Thứ Bảy, 15 tháng 9, 2012

Mother, I do not want to kill my brothers.. poems from an Asian war

 we promise one another-   poems from an asian war-
 selected, presented by  DON LUCE and ...

               

                                                MOTHER,     I DO NOT WANT
                            TO KILL MY BROTHERS
            
                                                                                     But  I only want to be a husband
                                                                                     A father, with a wife, with a young son
                                                                                     Who know how to say the two words : Viêtnam
                                                                                                                        HOÀNG MINH NHÂN

             The Viêtnam War is very much a civil war.  As in  our Civil War, families are often split up with the members of the same family on different sides in the struggle.  And, as Miên  Đức Thắng sings in" Mother, Raise Me To Be a Prisoner", they do not want to kill their brothers.   Vietnamese dream of the day of" Thống Nhứt" or reunification when they can cross the Bến Hải River  at the parallel  and visit friends and relatives they have not seen or heard from in years.   They long for the day when the train will run again from Saigon to Hanoi, when Vietnam will be one nation from Cà Mau to the border of China.
                  Many American policy-makers have justified the continuing presence of American troops in Viêtnam on the grounds that there would be a " bloodbath" if they were to leave.   While it is impossible, of course, to predict what would happen in the event of a complete American withdrawal, the following poems are evidence that there are powerful bonds drawing the Vietnamese people together.   Like the author of the poem," Dead Bodies" , many Vietnamese are sick of the killing. " Nationalists " or " Communists", the poet says we have the same mother, the same black hair and yellow skin.   Why should we kill each other ?



                                                       A DREAM WHICH HAS WITHERED
                                                                            by Hoàng Minh Nhân *

                                                         OF THE SAME MOTHER 
                                                         The Vietnamese forbid fraticide with a saying,
                                                         " Let them fight outsiders if they are smart and strong,
                                                         but roosters of the same mother must not battle each other ." 

                                 [ This poem written for this children of the future,  for the
                                         generation whih will come after the wreckage.]


                           The day I grew up
                           Near my father, near my mother,
                           Near my sister, near my brother,
                           I only knew how to plant mulberry trees,
                           And cultivate rice ;
                           And then one day war by chance came
                           And trampled on my native village.
                           People in the name of the father land ,
                           People on the name of the man ,
                           People on the name of freedom ,
                           People in the name of happiness ,
                           Spy on each other, destroy each other ,
                           My father went up into the mountains ,
                           My brother waits and waits ,
                           My brother resists the war ,
                           My uncle is a nationalists ;
                           People teach me  how to kill, to cut off heads --
                           All in the name of love ,
                           Of philanthropy, of compassion ;
                           Fathers, mothers, wiwes, children, whole villages
                           Turn into strangers ,
                           and become ennemies ,
                           People teach me to bear grudges, to resent  ,
                           But I only want to be husaband ,
                           A father, with a wife, with a young son ,
                           Who knows how to say the two words :   Viêtnam --
                           From Cao Bằng to the seas of  Thailands ,
                           But my dream is a small trifle ,
                           Dim , uncertain, as the days pass . []

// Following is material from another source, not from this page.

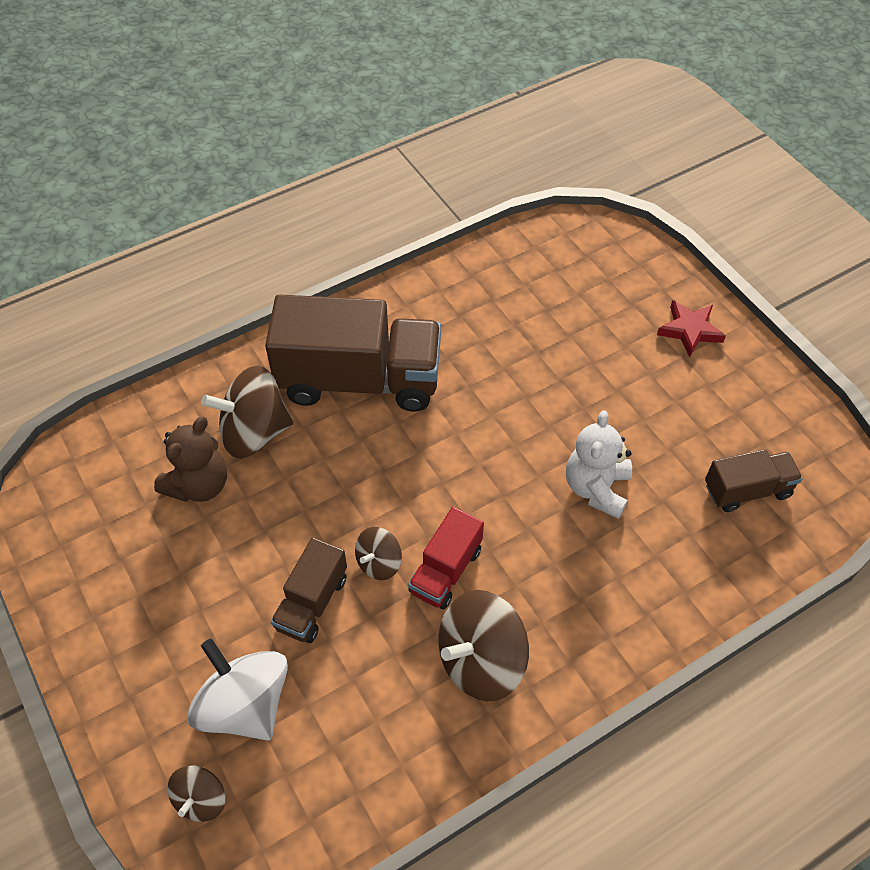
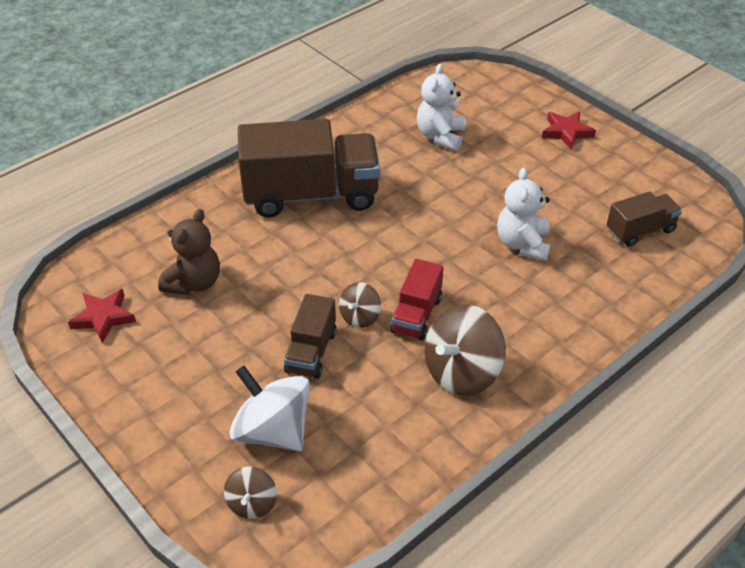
camera: 10 degrees left, 10 degrees down
brown spinning top [201,366,293,458] -> none
none -> red star [68,289,136,343]
none -> white teddy bear [417,63,465,151]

                           HOÀNG MINH NHÂN
                        
                          ( from   WE PROMISE ONE ANOTHER-               
                                selected, introduced by DON LUCE, JOHN C. SChAFER &
                                   JAQUELYN CHAGNON  -   published by the Indochina
                                    Mobile  Education Project, Washington, D. C. 1971  - p. 77-78 .  
  
------                 
 * poems of  a student  from Đà Nẵng ( Central of Vietnam).